Meesh leapt up, hugged Jackie’s leg and declared, ‘The winner.’

‘Turncoat,’ Jack muttered.

 ‘Is that Joe’s coat?’

Joe heard Meesh’s reply and cracked a heartfelt smile, a rare gesture from a man who had killed his family drunk driving.

Mandy broke the spell, ‘Costas, Jack?’

‘Coffee, Spesh?’ and Jack mimicked her screwed up face. ‘Okay, chocolate milk shake?’ Meesh was unmoved, her face familiarly questioning; a girl accustomed to mind games and never getting her way. Jack recalled a similar face when he agreed she could keep his dog, Martin; her comforter, no longer his. ‘Okeydokee, chocolate milk shake, espresso for me, and two sour puss juices for Jacks and Amanda, and afterwards, let’s take Martin to the countryside, eh, a pickernicker?’ A momentary excitement on Meesh’s face, then circumspect, but eventually she took Jack’s hand and lead the way to Costa Coffee, swerving to avoid some slouched hoodies. ‘It’s eight ‘undred degrees, ‘ow come you’re wearing fleeces and woolly ‘ats?’ Jack remarked, unable to resist a comment.
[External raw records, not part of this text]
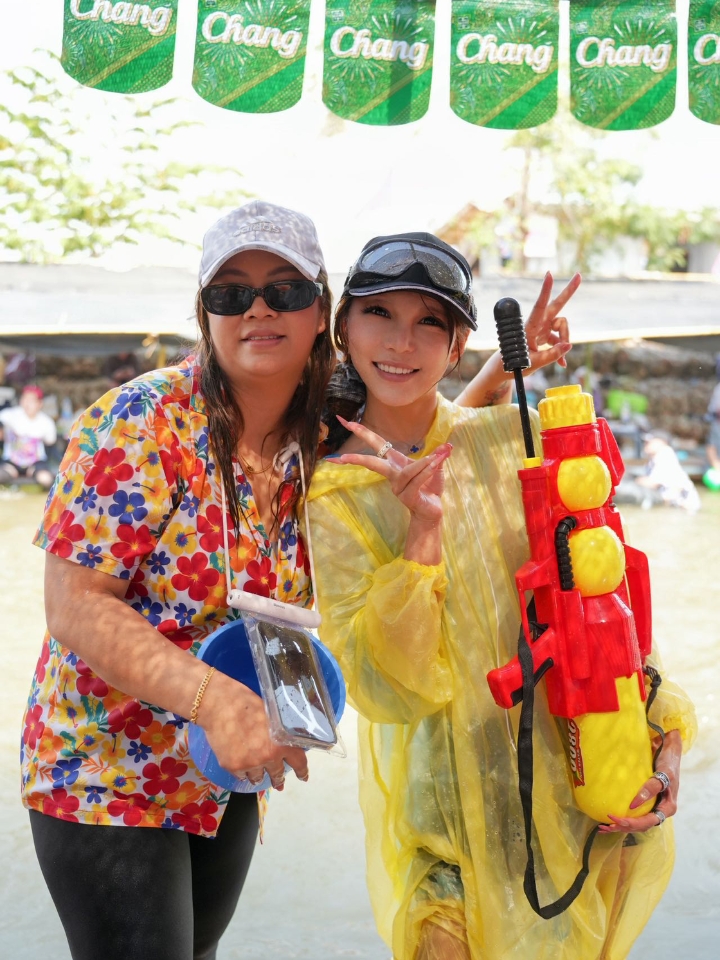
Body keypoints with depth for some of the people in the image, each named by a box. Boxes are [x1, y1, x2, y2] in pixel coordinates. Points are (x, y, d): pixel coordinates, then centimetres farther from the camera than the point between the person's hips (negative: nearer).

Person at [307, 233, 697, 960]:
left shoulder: (515, 437, 0)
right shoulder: (335, 496, -5)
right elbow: (390, 690, -14)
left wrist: (663, 731, -5)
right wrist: (421, 533, -23)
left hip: (580, 788, 2)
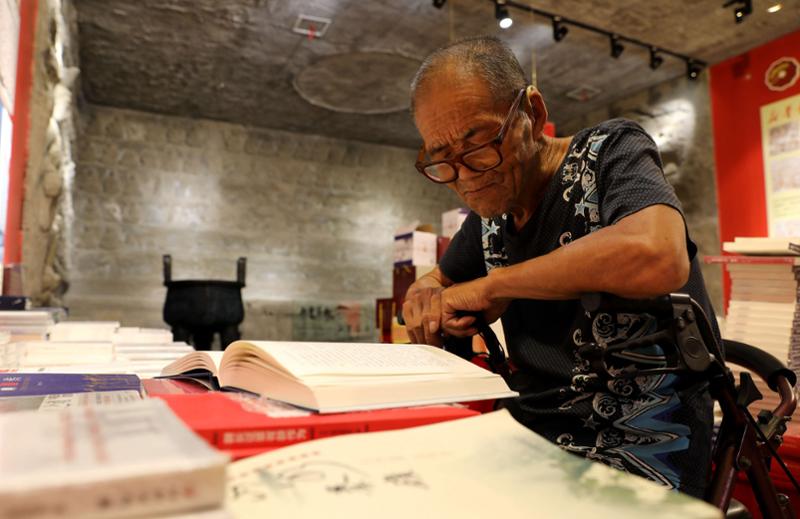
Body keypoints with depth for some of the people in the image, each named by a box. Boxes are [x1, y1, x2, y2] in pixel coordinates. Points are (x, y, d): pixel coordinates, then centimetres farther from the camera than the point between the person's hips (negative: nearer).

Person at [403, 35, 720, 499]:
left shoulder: (610, 151, -10)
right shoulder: (490, 207, 7)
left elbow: (655, 257, -31)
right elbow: (436, 283, 21)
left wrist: (491, 285, -19)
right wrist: (426, 303, -4)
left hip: (639, 452, -6)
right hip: (535, 434, 6)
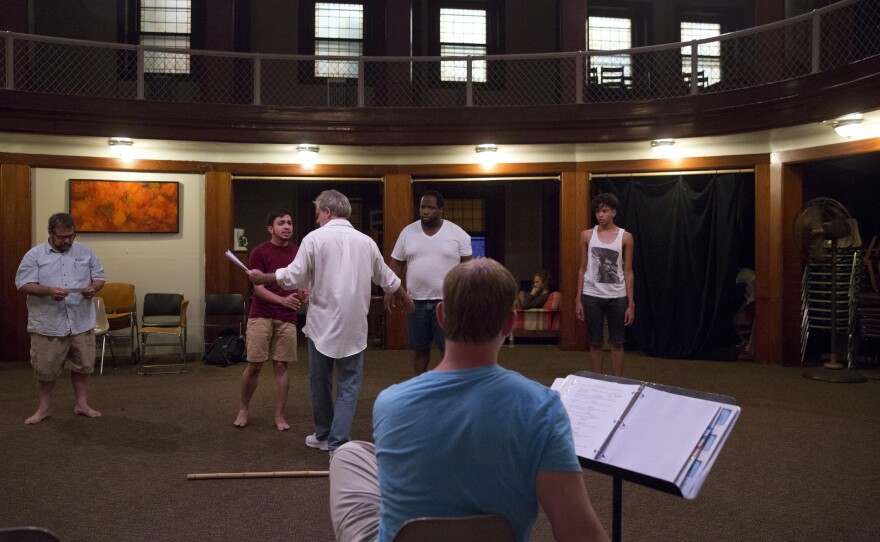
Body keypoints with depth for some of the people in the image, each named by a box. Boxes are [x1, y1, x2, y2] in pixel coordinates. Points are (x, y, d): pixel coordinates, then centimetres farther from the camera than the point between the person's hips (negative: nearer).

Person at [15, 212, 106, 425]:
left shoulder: (86, 252, 5)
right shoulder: (34, 255, -3)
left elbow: (99, 277, 8)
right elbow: (23, 285, -9)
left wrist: (93, 288, -15)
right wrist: (48, 291, -25)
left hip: (82, 323, 2)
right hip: (48, 325, -2)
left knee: (82, 366, 11)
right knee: (45, 369, 7)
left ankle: (82, 404, 25)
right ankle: (43, 408, 22)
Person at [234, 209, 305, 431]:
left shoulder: (298, 252, 6)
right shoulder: (259, 253, -6)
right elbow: (258, 288, -11)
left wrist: (304, 293, -11)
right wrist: (283, 300, -27)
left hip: (287, 318, 3)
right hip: (260, 316, -2)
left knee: (281, 365, 4)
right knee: (254, 365, -1)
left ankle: (279, 415, 13)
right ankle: (244, 409, 21)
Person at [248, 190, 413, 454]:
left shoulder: (315, 238, -6)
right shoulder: (366, 241, 5)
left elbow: (293, 277, -9)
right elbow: (387, 278, 17)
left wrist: (262, 278, 8)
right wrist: (404, 297, 36)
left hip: (322, 323, -1)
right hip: (353, 326, 1)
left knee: (320, 381, 16)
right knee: (348, 386, 5)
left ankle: (323, 435, 31)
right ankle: (338, 445, 0)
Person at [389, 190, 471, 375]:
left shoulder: (457, 233, -3)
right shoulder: (408, 232, 4)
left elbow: (467, 265, 1)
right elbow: (397, 263, 7)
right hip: (417, 300, 3)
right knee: (419, 346, 12)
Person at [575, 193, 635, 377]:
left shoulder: (625, 237, -1)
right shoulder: (587, 235, 3)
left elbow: (628, 272, 1)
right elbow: (583, 268, 6)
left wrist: (631, 304, -2)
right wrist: (578, 300, 3)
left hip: (617, 297, -1)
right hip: (592, 296, 1)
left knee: (617, 343, 6)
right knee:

 ‘Fuck-off back to the monastery, Granddad,’ a spotty youth hurled back.

Mandy caught Jack’s arm, and with a disarming smile, disarmed him, steering him to Costas while addressing the yobs, ‘Swear in front of children again and you’ll have me to deal with, got that?’

‘Yes, Miss,’ a synchronised reply.

Jack looked back from ushering Meesh into one of the street-side seats; how come I can’t do that, he thought.

‘What’s a monastery Jack?’ Meesh enquired, as a fleece armed his way into the coffee shop; Jack had assumed a transitory daydream.

‘Jack.’

‘Luv?’

‘You go inside and order, then pay, Dinlo. Do that and I’ll explain to Meesh about your monk’s haircut,’ Mandy said.